Con las variantes del caso, lo que parece haberse impuesto en la Gran Transformación latinoamericana ha sido pura adopción y nada o muy poca adaptación e innovación. Y por encima de todo, unas elites para quienes eso de la equidad que propone la Comisión Económica para América Latina y el Caribe (Cepal) es algo extraño, cuando no repulsivo y majadero.
En el extremo de estos extremos vuelven a aparecer los excluidos, pero con una diferencia: ahora abandonan los campos que se vuelven páramos; optan por la migración hacia las urbes y se tornan plebes amenazantes de toda idea de política "normal" basada en el privilegio o la aplicación del orden a rajatabla y, sobre todo, como lo vive Venezuela desde finales del siglo pasado, no parecen dispuestos a quedar al margen de la política moderna, eligen y apoyan a sus candidatos y parecen decididos a soportar sus excesos y abusos por largo tiempo si a cambio tienen algún acceso a los bienes básicos y sus dirigentes mantienen a raya a los beneficiados de siempre por la falta de equidad característica del subsuelo histórico heredado de la Colonia.
Los analistas políticos, que gustan hacer coro a los políticos que se sienten clase y a su vez copian las modas de los politólogos, nos advierten a diario del abismo cercano de la ingobernabilidad y el descontento plebeyo hacia la democracia. Pero lo que registra el desconcierto del que se hizo eco Iglesias es una ingobernabilidad que se despliega de-sigualmente por el espacio político y social abierto por el cambio económico y la democratización del fin del siglo.
Bien observada, esta ingobernabilidad afecta en primer lugar a esta mal llamada clase política que, como ocurre entre nosotros, toma eso de ser una clase como patente de corso para aislarse del resto del cuerpo social, enriquecerse sin pudor, disputar el poder sin recato ni respeto a leyes y principios, y estar siempre lista para llamar en su auxilio a las fuerzas del orden que queden y quieran seguir sus pasos.

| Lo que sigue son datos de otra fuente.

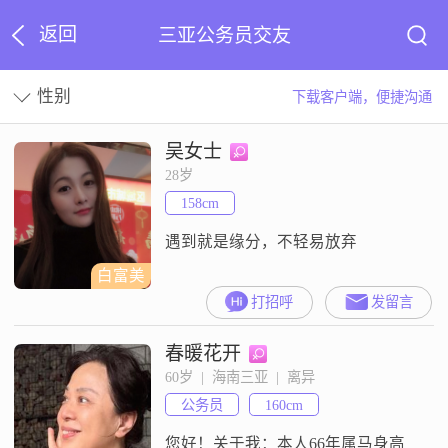
返回
三亚公务员交友
性别
下载客户端，便捷沟通
吴女士
28岁
158cm
遇到就是缘分，不轻易放弃
白富美
打招呼
发留言
春暖花开
60岁  |  海南三亚  |  离异
公务员
160cm
您好！关于我：本人66年属马身高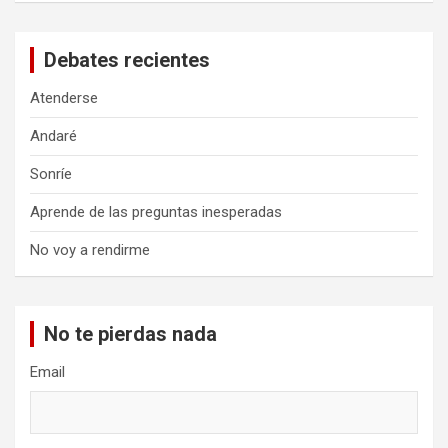
Debates recientes
Atenderse
Andaré
Sonríe
Aprende de las preguntas inesperadas
No voy a rendirme
No te pierdas nada
Email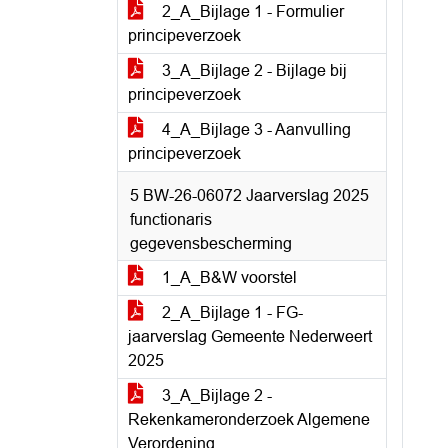
2_A_Bijlage 1 - Formulier
principeverzoek
3_A_Bijlage 2 - Bijlage bij
principeverzoek
4_A_Bijlage 3 - Aanvulling
principeverzoek
5 BW-26-06072 Jaarverslag 2025
functionaris
gegevensbescherming
1_A_B&W voorstel
2_A_Bijlage 1 - FG-
jaarverslag Gemeente Nederweert
2025
3_A_Bijlage 2 -
Rekenkameronderzoek Algemene
Verordening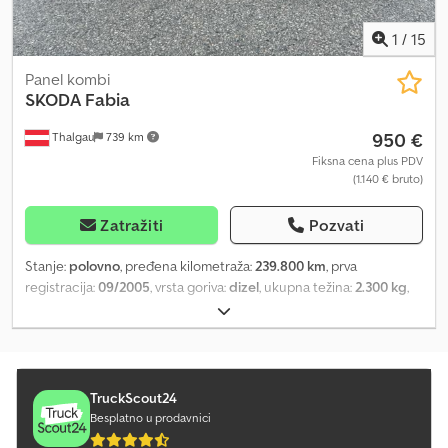
1
/
15
Panel kombi
SKODA
Fabia
950 €
Thalgau
739 km
Fiksna cena plus PDV
(1.140 € bruto)
Zatražiti
Pozvati
Stanje:
polovno
, pređena kilometraža:
239.800 km
, prva
registracija:
09/2005
, vrsta goriva:
dizel
, ukupna težina:
2.300 kg
,
sledeća inspekcija (TÜV):
09/2024
, boja:
zeleno
, tip prenosa:
mehanički
, emisioni razred:
Euro 5
, broj sedišta:
2
, Godina
proizvodnje:
2005
, Oprema:
ABS
, Sve je odlično Crjdpfsyd T Hqox
Ab Eef
TruckScout24
Besplatno u prodavnici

Sin un correctivo pronto, esta especie de "clase celeste" va a cerrar todo camino de entendimiento racional que trate de ver más allá de las narices instrumentales de una tecnocracia que por lo visto y leído en estos días (Ortiz vs Gil a tres caídas en el Senado de la República) ha sido ya inoculada por el delirio de los contendientes sin reglas ni cuerdas en que se han convertido los políticos del poder. De aquí la necesidad de convocar y exigir desde la socie- dad acuerdos mínimos que comprometan en público a los aspirantes y sus partidos, y le den a la política un principio de racionalidad histórica al que los demócratas apresurados de este tiempo han renunciado, so pretexto de ser modernos y no estorbar la otra racionalidad que nos prometía la apertura.
Nada de esto tiene que ver con una mitificación de la sociedad civil. Responde, eso sí, a la sensación de emergencia y vacío que han creado los buscadores de poder y que nos heredaron los que al final del ciclo revolucionario dilapidaron lo que quedaba de aquel Estado.
En lo industrial, México es ya una gran plataforma maquiladora que para exportar importa (casi) todo. Evitar que la República se convierta en eso, en una elemental caja de resonancia de las modas del exterior y los regaños imperiales, se volvió programa máximo, si es que el desplome del Partido Revolucionario Institucional deja algo en pie.